No network requirement: Transcribe on a plane, in a remote area, or on an air-gapped machine.
No per-minute API billing: You pay for the hardware and local runtime instead of a per-minute cloud meter.

The HIPAA and GDPR implications still depend on your organization, jurisdiction, storage, sharing, access controls, and retention policy. Local transcription can reduce cloud exposure, but it does not replace compliance review.

For journalists, local transcription can reduce third-party exposure for source interviews. The transcript file on your encrypted Mac may have a smaller external attack surface than audio processed through a third-party API.

The tradeoff depends on the audio and workflow: local transcription may be less accurate on difficult audio and slower for very large batches. For many Mac users transcribing meetings, podcasts, interviews, or voice notes, MLX Whisper on an M-series Mac can be practical enough.

Building Toward a Complete Mac Audio Workflow

ASR is one half of the audio pipeline. The other half — text-to-speech — is equally important for Mac users who want a complete local voice workflow. You record or import audio, transcribe it to text, edit the text, then generate new audio from the edited text.

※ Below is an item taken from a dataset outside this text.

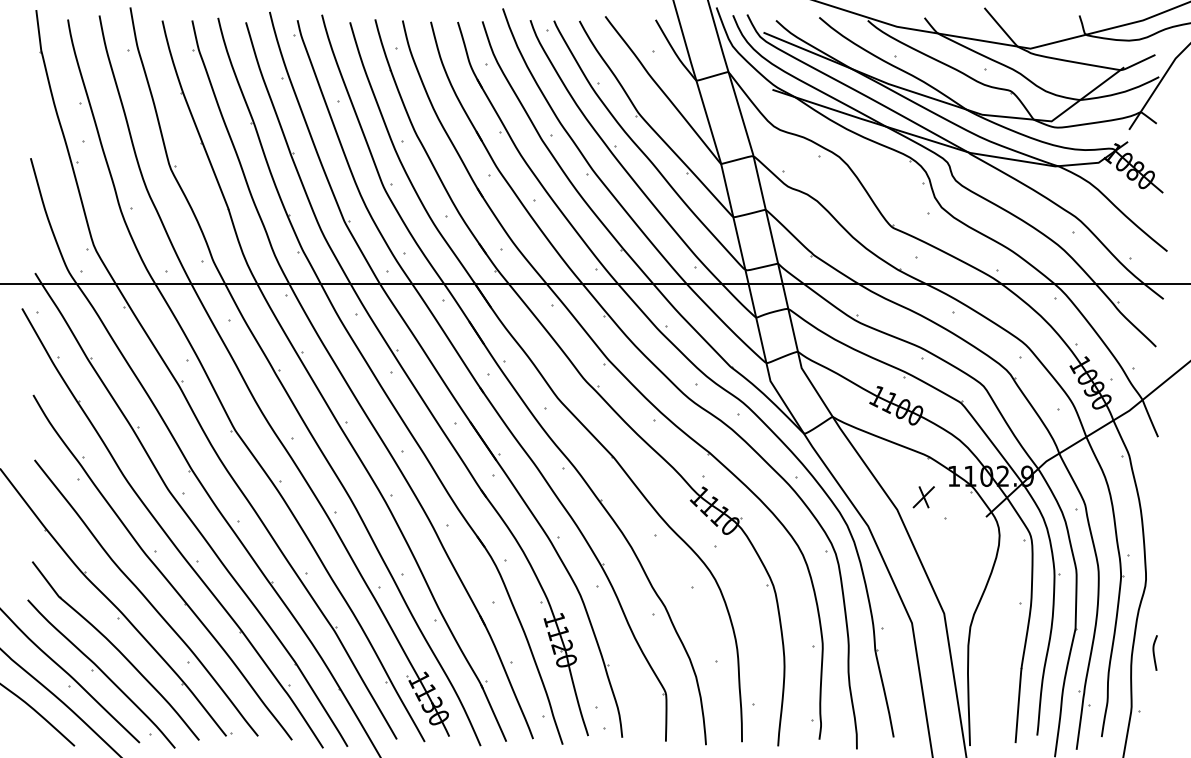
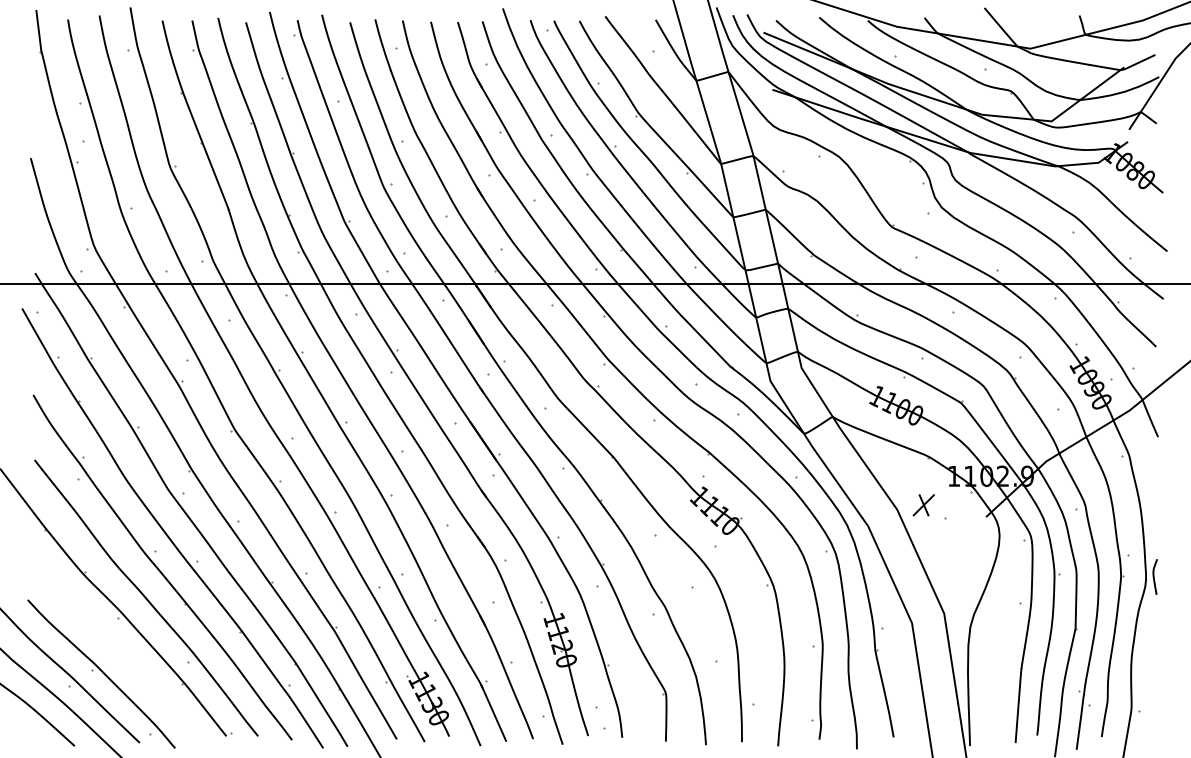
part at (923, 497) position: (923, 497) -> (923, 505)
part at (115, 650): present -> none
curve at (1154, 652) position: (1154, 652) -> (1154, 576)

Spokio is an offline text-to-speech app for Mac, not a speech-to-text app. For now, tools like MLX Whisper give you a solid local ASR pipeline without uploading audio to cloud servers. For the TTS side, Spokio is powered by Chatterbox Turbo for English voice generation, with local voice cloning, batch export, MP3/WAV/AIFF/M4A export, and no cloud uploads for text, audio, or voice samples.

The ecosystem is moving fast. Apple’s MLX framework, Whisper fine-tunes, and CoreML tooling continue to evolve. If you are building on Mac, local ASR is already practical for many workflows.